Plain English Breakdown
The bill does not specify the exact details of how contributions or no-cost care will be adopted by rule, leaving some uncertainty in implementation specifics.
Experimental Treatment Access Trust Fund
This bill creates a trust fund to assist eligible patients with costs related to travel for experimental treatments, funded by contributions from licensed treatment centers.
What This Bill Does
- Creates the Experimental Treatment Access Trust Fund within the Department of Health.
- Allows licensed experimental treatment centers to contribute up to 2% of their net annual profits from experimental treatments to this fund.
- Licensed experimental treatment centers can provide care at no cost instead of contributing money.

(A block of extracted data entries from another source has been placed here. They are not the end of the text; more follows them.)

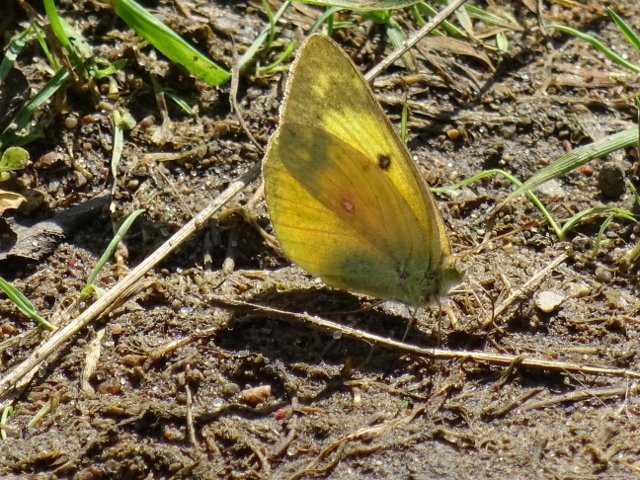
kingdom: Animalia
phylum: Arthropoda
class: Insecta
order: Lepidoptera
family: Pieridae
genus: Colias
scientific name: Colias eurytheme
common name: Orange Sulphur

- Sets a termination date for the trust fund on July 1, 2030, unless it is reviewed and extended earlier.
Who It Names or Affects
- Eligible patients with terminal conditions or rare diseases who need experimental treatments.
- Licensed experimental treatment centers that can contribute to the trust fund or provide care at no cost.
Terms To Know
- Experimental Treatment Access Trust Fund
- A special fund created by the state to help people with terminal conditions or rare diseases pay for travel and costs related to experimental treatments.
- Licensed Experimental Treatment Centers
- Medical facilities that are allowed by law to provide new, unproven medical treatments to patients.
Limits and Unknowns
- The bill only takes effect if another piece of legislation (HB 1381) is also passed in the same session.
- It does not specify how much money will be available or what specific costs it covers for eligible patients.